Container spot rates reach milestone point
After almost six months or 25 straight weeks of falls, container spot rates out of Shanghai managed to put a halt and increase as 2010 came to an end.
After almost six months or 25 straight weeks of falls, container spot rates out of Shanghai managed to put a halt and increase as 2010 came to an end. According to the Shanghai Containerized Freight Index, rates were upwards for all destinations, including the main trading lanes to Europe and US West Coast. Following a 29% drop on average spot rates, the index rose 4% during the 52nd week of 2010.
According to a new analysis from BIMCO’s Peter Sand, container freight rates on the Shanghai-Europe trading lane peaked as early as March (week 9) at USD 2,164 per TEU on the back of strong demand that outstripped available vessel capacity; at that time 10 % of the overall fleet was idle. On the back of a limping world trade back in early 2009 – front-haul volumes into Europe grew as much as 17.3% quarter-on-quarter in Q1 2010 and by 18.4% in Q2 2010. Last week freight rate was at USD 1,401 per TEU.

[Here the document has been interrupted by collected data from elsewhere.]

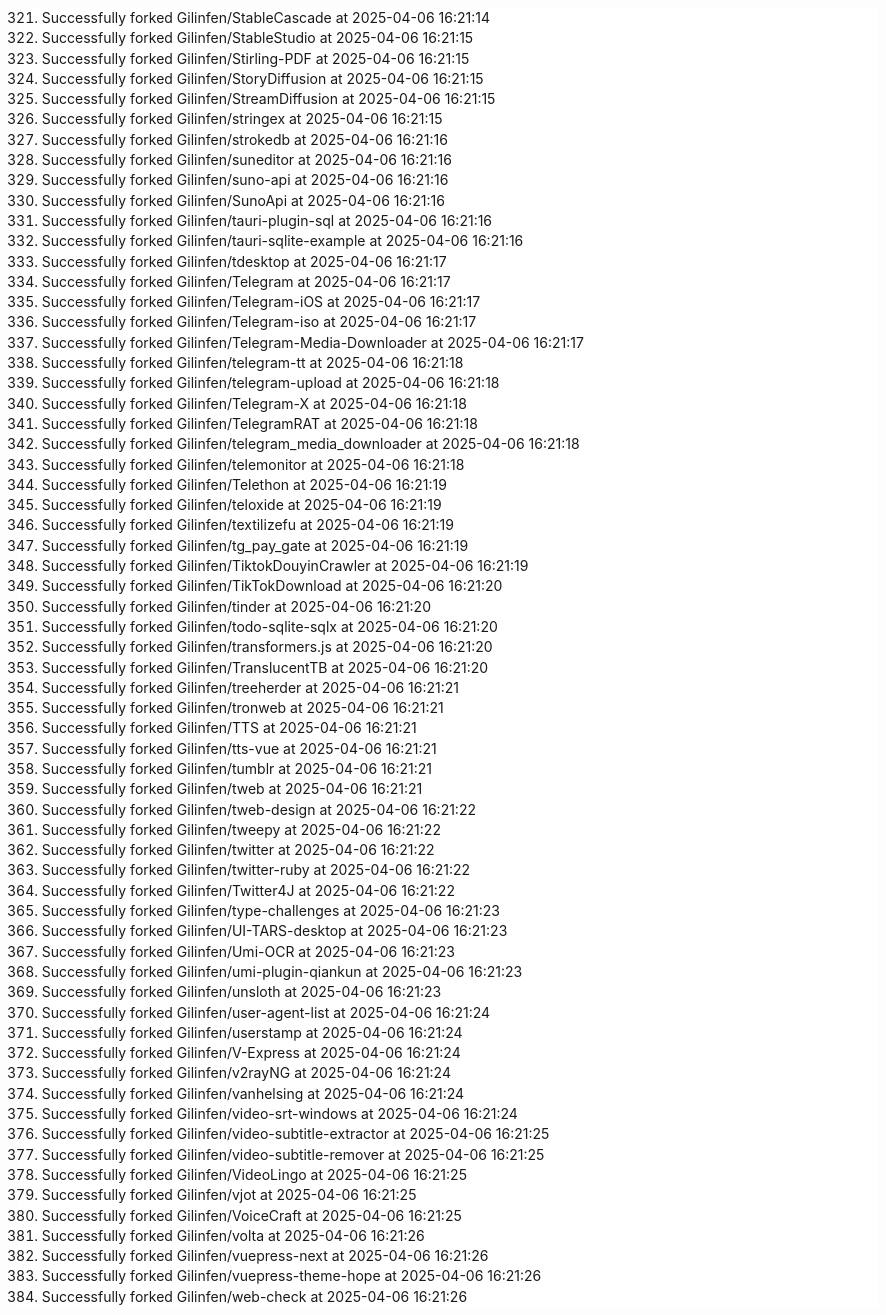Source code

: 321. Successfully forked Gilinfen/StableCascade at 2025-04-06 16:21:14
322. Successfully forked Gilinfen/StableStudio at 2025-04-06 16:21:15
323. Successfully forked Gilinfen/Stirling-PDF at 2025-04-06 16:21:15
324. Successfully forked Gilinfen/StoryDiffusion at 2025-04-06 16:21:15
325. Successfully forked Gilinfen/StreamDiffusion at 2025-04-06 16:21:15
326. Successfully forked Gilinfen/stringex at 2025-04-06 16:21:15
327. Successfully forked Gilinfen/strokedb at 2025-04-06 16:21:16
328. Successfully forked Gilinfen/suneditor at 2025-04-06 16:21:16
329. Successfully forked Gilinfen/suno-api at 2025-04-06 16:21:16
330. Successfully forked Gilinfen/SunoApi at 2025-04-06 16:21:16
331. Successfully forked Gilinfen/tauri-plugin-sql at 2025-04-06 16:21:16
332. Successfully forked Gilinfen/tauri-sqlite-example at 2025-04-06 16:21:16
333. Successfully forked Gilinfen/tdesktop at 2025-04-06 16:21:17
334. Successfully forked Gilinfen/Telegram at 2025-04-06 16:21:17
335. Successfully forked Gilinfen/Telegram-iOS at 2025-04-06 16:21:17
336. Successfully forked Gilinfen/Telegram-iso at 2025-04-06 16:21:17
337. Successfully forked Gilinfen/Telegram-Media-Downloader at 2025-04-06 16:21:17
338. Successfully forked Gilinfen/telegram-tt at 2025-04-06 16:21:18
339. Successfully forked Gilinfen/telegram-upload at 2025-04-06 16:21:18
340. Successfully forked Gilinfen/Telegram-X at 2025-04-06 16:21:18
341. Successfully forked Gilinfen/TelegramRAT at 2025-04-06 16:21:18
342. Successfully forked Gilinfen/telegram_media_downloader at 2025-04-06 16:21:18
343. Successfully forked Gilinfen/telemonitor at 2025-04-06 16:21:18
344. Successfully forked Gilinfen/Telethon at 2025-04-06 16:21:19
345. Successfully forked Gilinfen/teloxide at 2025-04-06 16:21:19
346. Successfully forked Gilinfen/textilizefu at 2025-04-06 16:21:19
347. Successfully forked Gilinfen/tg_pay_gate at 2025-04-06 16:21:19
348. Successfully forked Gilinfen/TiktokDouyinCrawler at 2025-04-06 16:21:19
349. Successfully forked Gilinfen/TikTokDownload at 2025-04-06 16:21:20
350. Successfully forked Gilinfen/tinder at 2025-04-06 16:21:20
351. Successfully forked Gilinfen/todo-sqlite-sqlx at 2025-04-06 16:21:20
352. Successfully forked Gilinfen/transformers.js at 2025-04-06 16:21:20
353. Successfully forked Gilinfen/TranslucentTB at 2025-04-06 16:21:20
354. Successfully forked Gilinfen/treeherder at 2025-04-06 16:21:21
355. Successfully forked Gilinfen/tronweb at 2025-04-06 16:21:21
356. Successfully forked Gilinfen/TTS at 2025-04-06 16:21:21
357. Successfully forked Gilinfen/tts-vue at 2025-04-06 16:21:21
358. Successfully forked Gilinfen/tumblr at 2025-04-06 16:21:21
359. Successfully forked Gilinfen/tweb at 2025-04-06 16:21:21
360. Successfully forked Gilinfen/tweb-design at 2025-04-06 16:21:22
361. Successfully forked Gilinfen/tweepy at 2025-04-06 16:21:22
362. Successfully forked Gilinfen/twitter at 2025-04-06 16:21:22
363. Successfully forked Gilinfen/twitter-ruby at 2025-04-06 16:21:22
364. Successfully forked Gilinfen/Twitter4J at 2025-04-06 16:21:22
365. Successfully forked Gilinfen/type-challenges at 2025-04-06 16:21:23
366. Successfully forked Gilinfen/UI-TARS-desktop at 2025-04-06 16:21:23
367. Successfully forked Gilinfen/Umi-OCR at 2025-04-06 16:21:23
368. Successfully forked Gilinfen/umi-plugin-qiankun at 2025-04-06 16:21:23
369. Successfully forked Gilinfen/unsloth at 2025-04-06 16:21:23
370. Successfully forked Gilinfen/user-agent-list at 2025-04-06 16:21:24
371. Successfully forked Gilinfen/userstamp at 2025-04-06 16:21:24
372. Successfully forked Gilinfen/V-Express at 2025-04-06 16:21:24
373. Successfully forked Gilinfen/v2rayNG at 2025-04-06 16:21:24
374. Successfully forked Gilinfen/vanhelsing at 2025-04-06 16:21:24
375. Successfully forked Gilinfen/video-srt-windows at 2025-04-06 16:21:24
376. Successfully forked Gilinfen/video-subtitle-extractor at 2025-04-06 16:21:25
377. Successfully forked Gilinfen/video-subtitle-remover at 2025-04-06 16:21:25
378. Successfully forked Gilinfen/VideoLingo at 2025-04-06 16:21:25
379. Successfully forked Gilinfen/vjot at 2025-04-06 16:21:25
380. Successfully forked Gilinfen/VoiceCraft at 2025-04-06 16:21:25
381. Successfully forked Gilinfen/volta at 2025-04-06 16:21:26
382. Successfully forked Gilinfen/vuepress-next at 2025-04-06 16:21:26
383. Successfully forked Gilinfen/vuepress-theme-hope at 2025-04-06 16:21:26
384. Successfully forked Gilinfen/web-check at 2025-04-06 16:21:26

Spot rates for US West Coast improved throughout the 1st and 2nd quarter going into 3rd due to soaring volumes. Rates for containers shipped to the US West Coast peaked in early July at USD 2,833 per FEU. Last week freight rate was at USD 1,962 per FEU.
What has happened? During the low point of the crisis in 1st half of 2009, freight rates for Shanghai –Europe went close to USD 250 per TEU - since then rates took a magnificent climb until March 2010. Translating this – current freight rates are still at solid levels even after a 35% fall from the top. The big difference, however, is that today’s volumes and available capacity are much higher than two years ago; as opposed to the bleeding chaos in early 2009 – where a fierce fighting for market share took place forcing carriers to cut rates fast to protect market share and cash flow with subsequent heavy financial losses in the process – the container trades has since March 2010 retained profitability although at a reduced level”.
As a result, from the rate peaks of March and July, freight rates for Europe and US West Coast fell by 35% and 31% respectively. As volume started to decline after the traditional peak season in the third quarter of 2010, carriers started to remove capacity out of the market, in a bid to balance supply and demand. “Withdrawal of vessels from the market in a combination with extensive super-slow-steaming on the main and long haul trades proved to be the remedy to maintain rates at a comfortable distance from the disastrous freight levels during the crisis. “In October, BIMCO estimated that some 300 vessel of approx 750,000 TEU would be sufficient to keep rates from falling further, but as history shows only less than half of that was made idle causing freight rates to slide week after week. Lately increased bookings prior to the effectiveness of the 1st January rate hike, announced by most carriers may have turned the tide temporarily. Volumes tend to go slightly up in the month up to the Chinese New year – only to drop considerably during and immediately following the celebrations, caused by a slow-down in economic and industrial activity” said Peter Sand.
So where will the market move from here. During January and the weeks leading up to the Chinese New Year early February, volumes are expected to slightly increase as shipowners tend to expedite shipments anticipating the slowdown in activity during the public holiday.
“Freight rates are expected to stay at about current levels, since announced rate increases will be difficult to enforce due to the availability of slots. One could, however, expect a tendency for rates to slide a bit as a consequence hereof. BIMCO expects volumes to grow immediately following the Chinese New Year slow-down, but the forward looking development in volumes as well as rates depends highly on US consumers and when they will start to feel wealthy again increasing spending on imported containerized goods. A growing container fleet will also be a reason for concern throughout 2011” concluded BIMCO’s analyst.